Below you'll find examples of Cedana in use. The intention is to represent the breadth of applications and systems that can be enabled by using it.

Deploying a Jupyter Notebook

You want to run a jupyter notebook in a cloud environment, taking advantage of GPU resources.

A sample job.yml file for this would look like:

    instance_specs:
vram_gb: 8
gpu: "NVIDIA"

work_dir: "work_dir"

setup:
run:
- "sudo apt-get update && sudo apt-get install -y python3-pip python3-dev"
- "pip install jupyter"

task:
run:
- "jupyter notebook --port 8080"

Calling cedana-cli run job.yml spins up the optimal instance for you (see Optimizer FAQ for more details).

Say you plan on walking away from the jupyter notebook for the night, and don't want to spend $20x8h (~cost of an A100 on AWS) for wasted compute time. To checkpoint your process to exactly as it is, you can run:

    cedana-cli commune checkpoint -j JOBID 

This sits on our managed blob storage, which you can use to restore onto a fresh instance and continue working using:

    cedana-cli restore job -j JOBID 

which pulls the latest checkpoint and restores it onto a new instance.

Running llama.cpp inference

Running a llama.cpp inference server using Cedana is even easier. To quickly get started:

    git clone https://github.com/ggerganov/llama.cpp
cd llama.cpp

Download weights and store them in llama.cpp/models/Check out this link for guides on how to get the LLaMA weights.
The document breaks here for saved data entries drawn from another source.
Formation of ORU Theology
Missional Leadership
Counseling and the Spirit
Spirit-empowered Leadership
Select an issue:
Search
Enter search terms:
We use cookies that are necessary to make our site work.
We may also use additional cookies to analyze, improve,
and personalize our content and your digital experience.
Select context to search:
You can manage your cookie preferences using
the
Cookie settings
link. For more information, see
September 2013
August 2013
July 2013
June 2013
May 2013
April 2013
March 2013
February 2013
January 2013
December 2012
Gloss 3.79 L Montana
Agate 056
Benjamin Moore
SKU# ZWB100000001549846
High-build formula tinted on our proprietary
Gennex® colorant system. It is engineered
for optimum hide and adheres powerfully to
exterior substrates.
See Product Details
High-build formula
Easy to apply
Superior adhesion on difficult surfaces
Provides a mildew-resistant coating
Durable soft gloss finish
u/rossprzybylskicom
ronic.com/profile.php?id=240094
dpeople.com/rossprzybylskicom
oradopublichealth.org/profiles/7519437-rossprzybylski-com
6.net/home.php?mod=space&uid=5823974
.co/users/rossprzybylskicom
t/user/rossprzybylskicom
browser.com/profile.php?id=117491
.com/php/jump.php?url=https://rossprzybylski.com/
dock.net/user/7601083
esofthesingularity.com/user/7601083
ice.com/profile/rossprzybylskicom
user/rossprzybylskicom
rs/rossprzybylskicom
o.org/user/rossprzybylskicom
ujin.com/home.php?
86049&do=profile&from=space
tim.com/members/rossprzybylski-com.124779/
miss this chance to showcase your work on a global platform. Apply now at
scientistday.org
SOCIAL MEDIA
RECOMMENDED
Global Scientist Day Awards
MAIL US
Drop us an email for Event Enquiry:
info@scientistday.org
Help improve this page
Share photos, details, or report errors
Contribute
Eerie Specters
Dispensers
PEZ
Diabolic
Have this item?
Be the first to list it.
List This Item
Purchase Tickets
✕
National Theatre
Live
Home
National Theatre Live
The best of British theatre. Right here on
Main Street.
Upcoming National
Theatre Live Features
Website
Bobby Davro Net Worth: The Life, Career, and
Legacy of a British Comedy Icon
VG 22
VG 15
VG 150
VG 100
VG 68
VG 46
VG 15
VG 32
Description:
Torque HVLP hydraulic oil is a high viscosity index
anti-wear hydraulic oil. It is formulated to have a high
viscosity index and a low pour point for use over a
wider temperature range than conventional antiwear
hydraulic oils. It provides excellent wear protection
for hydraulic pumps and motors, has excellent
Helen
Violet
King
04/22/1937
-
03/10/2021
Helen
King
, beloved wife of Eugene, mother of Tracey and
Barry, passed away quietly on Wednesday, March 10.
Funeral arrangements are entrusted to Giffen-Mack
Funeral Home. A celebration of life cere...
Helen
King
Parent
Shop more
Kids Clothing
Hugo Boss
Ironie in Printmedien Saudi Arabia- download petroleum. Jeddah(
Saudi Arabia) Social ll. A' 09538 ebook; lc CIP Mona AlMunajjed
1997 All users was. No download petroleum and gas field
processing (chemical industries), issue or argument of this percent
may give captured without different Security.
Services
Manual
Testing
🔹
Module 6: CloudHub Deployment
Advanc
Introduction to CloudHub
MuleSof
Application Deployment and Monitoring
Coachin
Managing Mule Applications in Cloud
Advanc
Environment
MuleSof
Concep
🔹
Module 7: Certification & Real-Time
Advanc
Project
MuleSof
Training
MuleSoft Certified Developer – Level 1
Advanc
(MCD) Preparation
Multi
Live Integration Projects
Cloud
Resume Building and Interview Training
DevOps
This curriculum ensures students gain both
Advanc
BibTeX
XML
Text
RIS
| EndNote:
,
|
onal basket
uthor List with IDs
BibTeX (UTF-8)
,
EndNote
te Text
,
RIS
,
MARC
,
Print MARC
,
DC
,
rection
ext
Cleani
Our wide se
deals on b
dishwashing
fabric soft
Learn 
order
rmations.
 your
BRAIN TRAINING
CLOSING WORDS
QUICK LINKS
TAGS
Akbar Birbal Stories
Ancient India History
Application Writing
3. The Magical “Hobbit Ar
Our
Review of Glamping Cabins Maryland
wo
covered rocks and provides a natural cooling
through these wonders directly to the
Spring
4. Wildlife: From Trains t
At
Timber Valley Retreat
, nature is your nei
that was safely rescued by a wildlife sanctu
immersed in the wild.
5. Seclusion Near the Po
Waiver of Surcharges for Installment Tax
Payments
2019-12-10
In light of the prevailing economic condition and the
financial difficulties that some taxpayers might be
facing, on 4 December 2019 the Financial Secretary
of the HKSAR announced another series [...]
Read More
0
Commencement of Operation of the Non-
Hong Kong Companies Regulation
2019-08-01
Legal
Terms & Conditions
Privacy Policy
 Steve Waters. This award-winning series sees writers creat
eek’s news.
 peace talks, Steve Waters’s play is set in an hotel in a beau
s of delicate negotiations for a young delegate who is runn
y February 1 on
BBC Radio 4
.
Assuming you've prepared the data as instructed by the llama.ccp README, you can either push the entire folder during the instance setup process (not recommended, would take a long time to move 20+GB over the wire) or trim the models folder to just hold the quantized model.

Your models folder should look like this:

    |-- models
| |-- 7B
| | |-- ggml-model-q4_0.bin
| | `-- params.json
| |-- ggml-vocab.bin
| |-- tokenizer.model
| `-- tokenizer_checklist.chk

With this, spinning up inference is super simple on Cedana:

    instance_specs:
max_price_usd_hour: 1.0
memory_gb: 16

work_dir: "llama.cpp" # assuming models dir is populated w/ only a quantized ggml model

setup:
run:
- "cd llama.cpp && make -j" # might have to make again if a different arch
task:
run:
- "cd llama.cpp && ./server -m models/7B/ggml-model-q4_0.bin -c 2048" # if we've sent a quantized model already over ssh, can just start the server

Once spun up (using cedana-cli run llama_7b.yml) you have an inference server running in the cloud - on a spot instance that's managed for you.